━━━━━ Given entries ━━━━━

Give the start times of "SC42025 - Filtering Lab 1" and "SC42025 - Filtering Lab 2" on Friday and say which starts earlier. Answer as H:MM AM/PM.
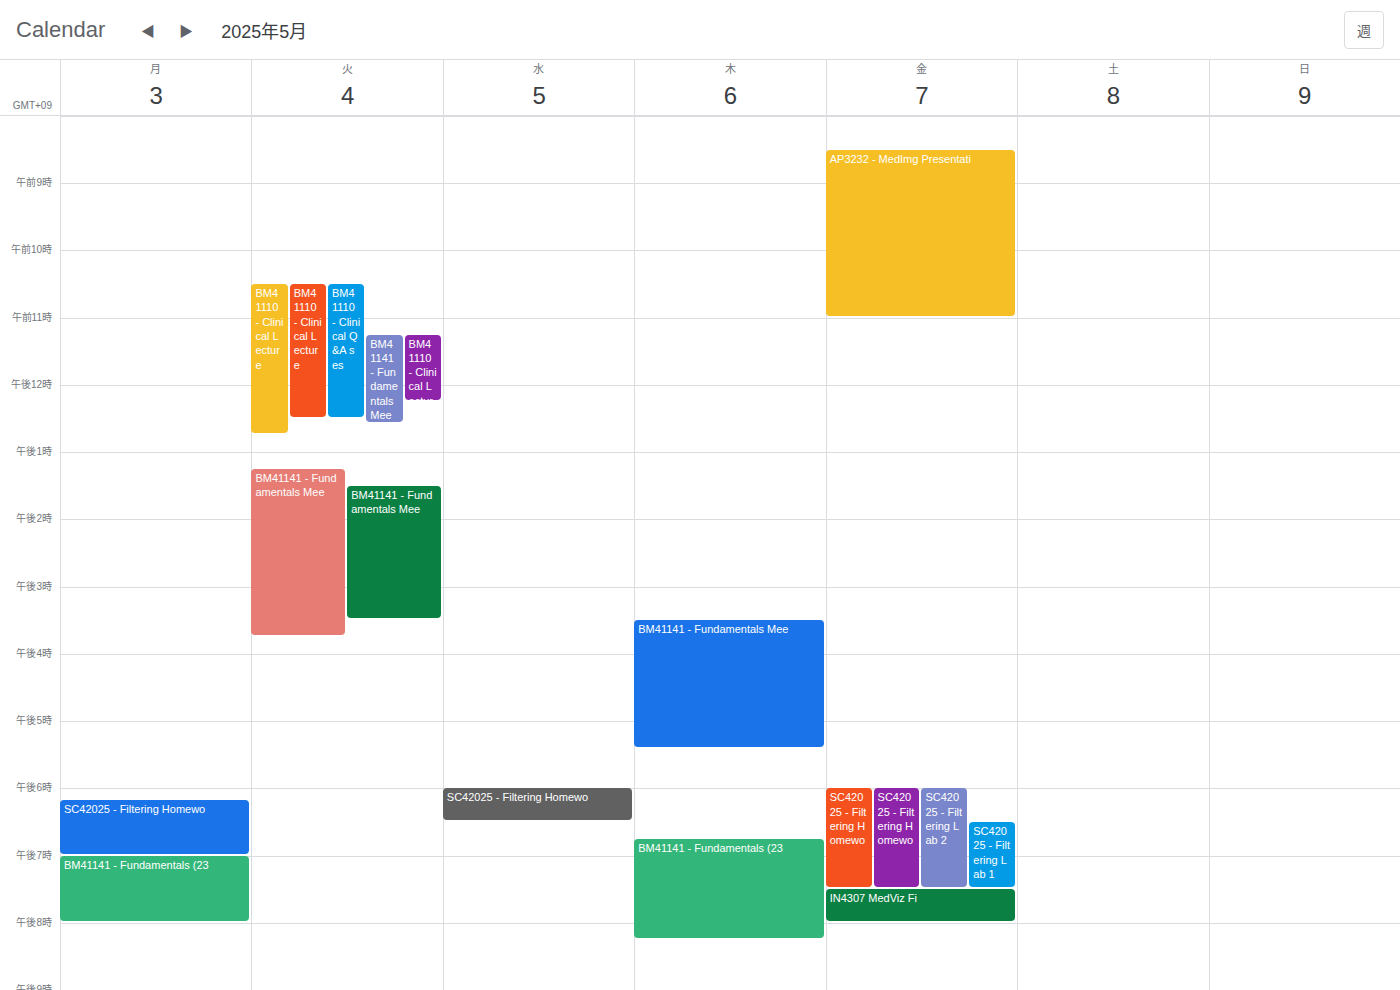
"SC42025 - Filtering Lab 2" 6:00 PM; "SC42025 - Filtering Lab 1" 6:30 PM.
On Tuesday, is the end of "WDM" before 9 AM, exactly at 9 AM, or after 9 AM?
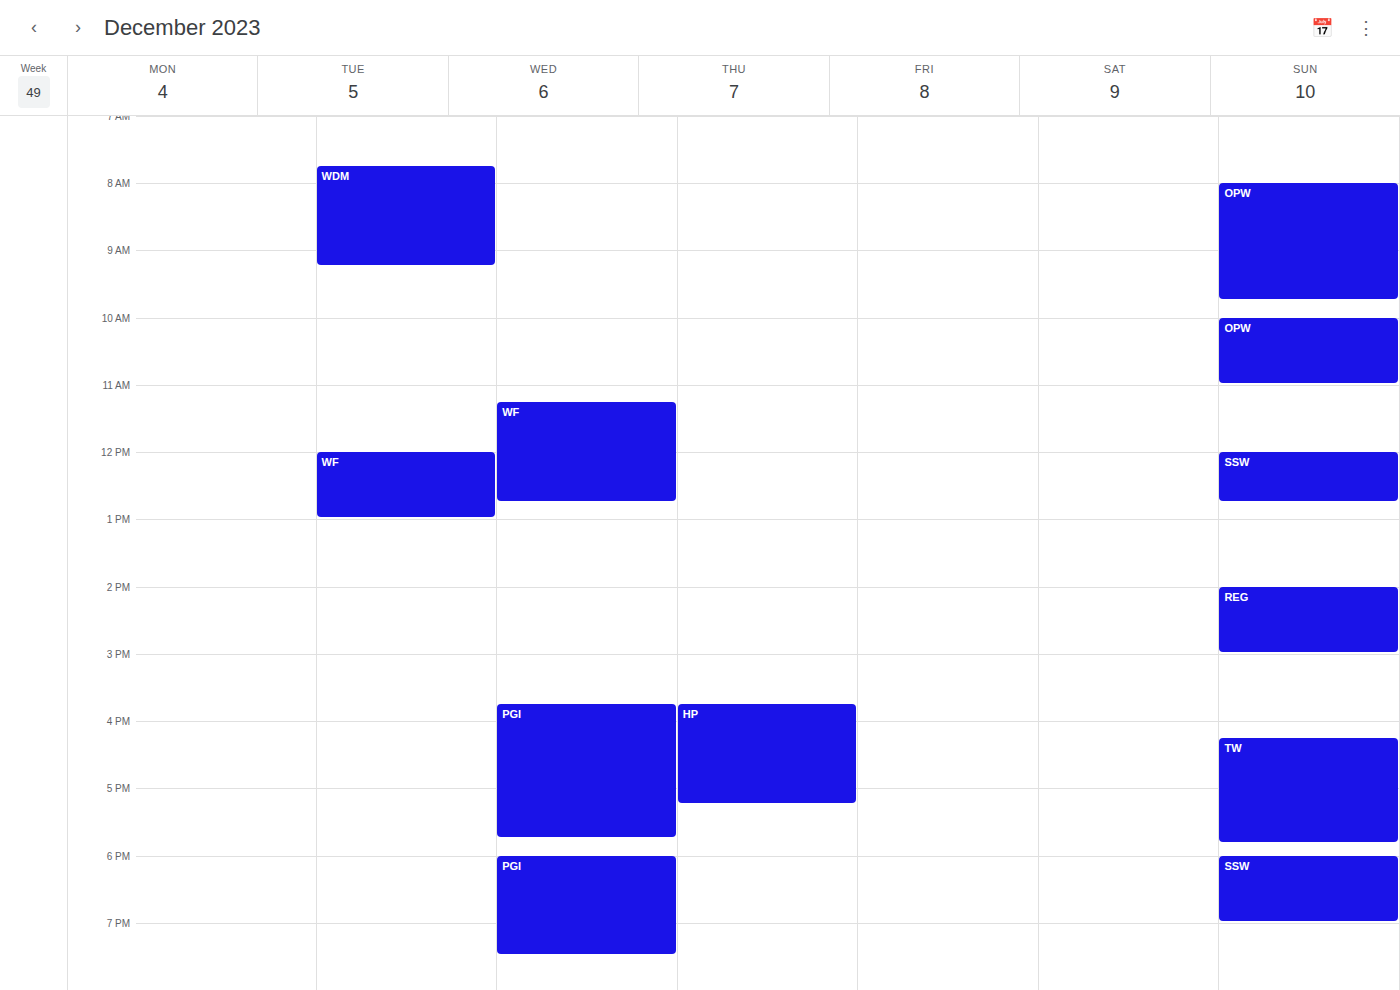
9:15 AM -- after 9 AM, 15 minutes below the 9 AM line.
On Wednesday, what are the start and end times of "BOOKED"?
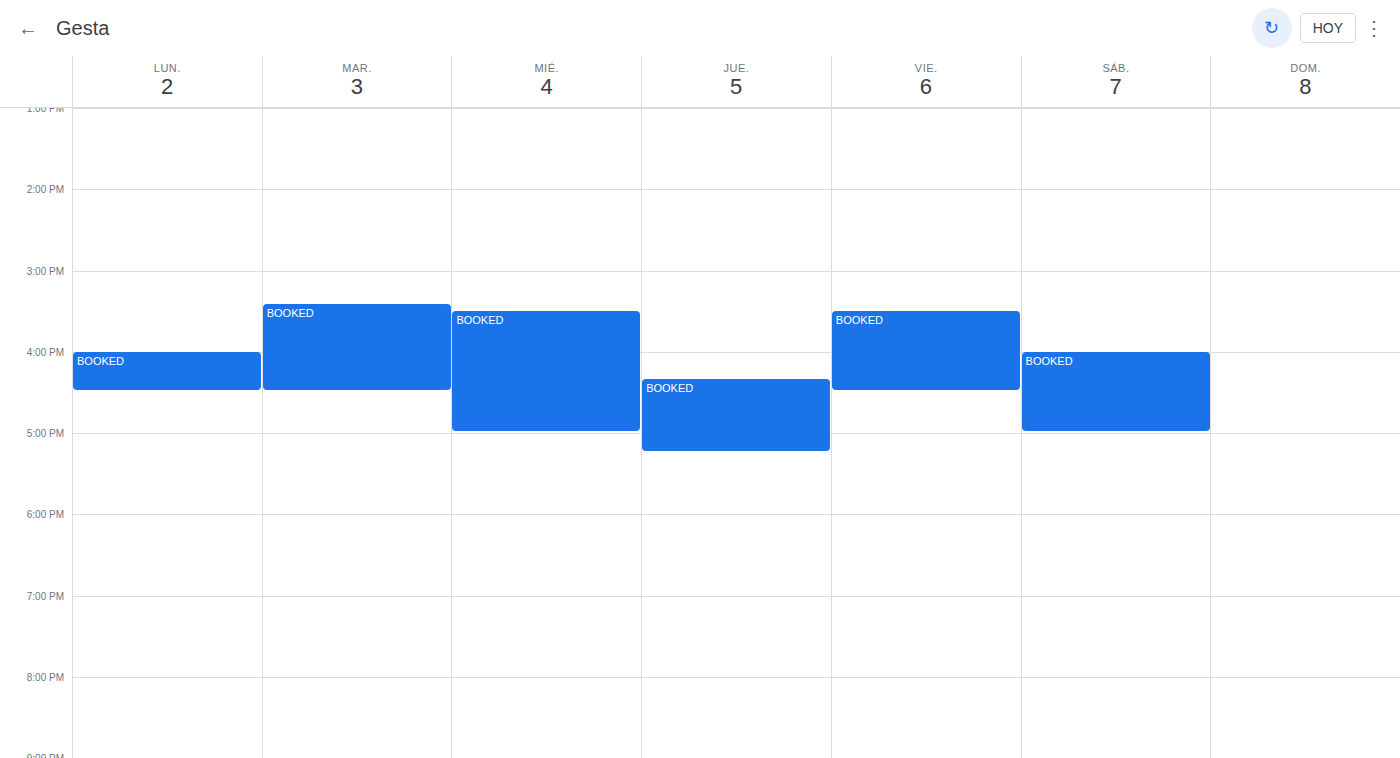
3:30 PM to 5:00 PM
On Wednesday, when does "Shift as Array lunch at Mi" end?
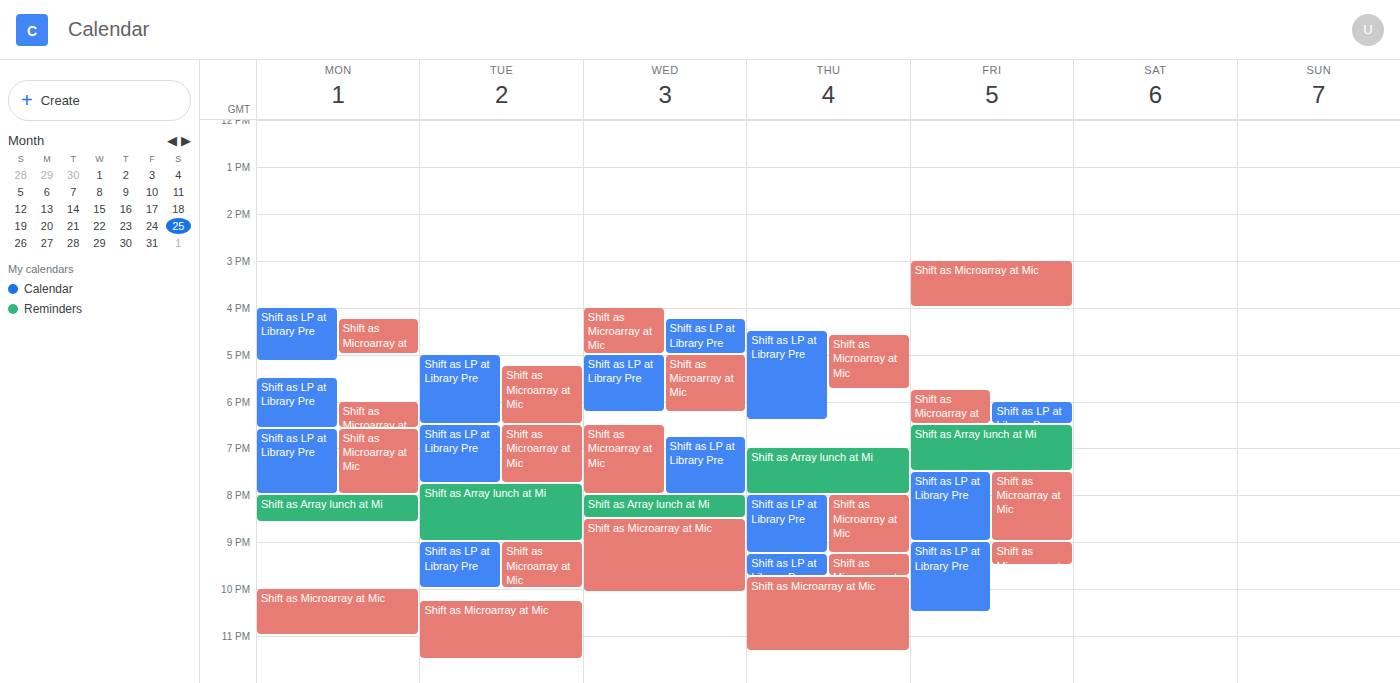
20:30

━━━━━

**Written instruction**
Copy out all the rows above with each "Wednesday" swapped for "Thursday" and everything else kept the same. Leave out the pictures.

**Response for this exercise**
Give the start times of "SC42025 - Filtering Lab 1" and "SC42025 - Filtering Lab 2" on Friday and say which starts earlier. Answer as H:MM AM/PM.
"SC42025 - Filtering Lab 2" 6:00 PM; "SC42025 - Filtering Lab 1" 6:30 PM.
On Tuesday, is the end of "WDM" before 9 AM, exactly at 9 AM, or after 9 AM?
9:15 AM -- after 9 AM, 15 minutes below the 9 AM line.
On Thursday, what are the start and end times of "BOOKED"?
3:30 PM to 5:00 PM
On Thursday, when does "Shift as Array lunch at Mi" end?
20:30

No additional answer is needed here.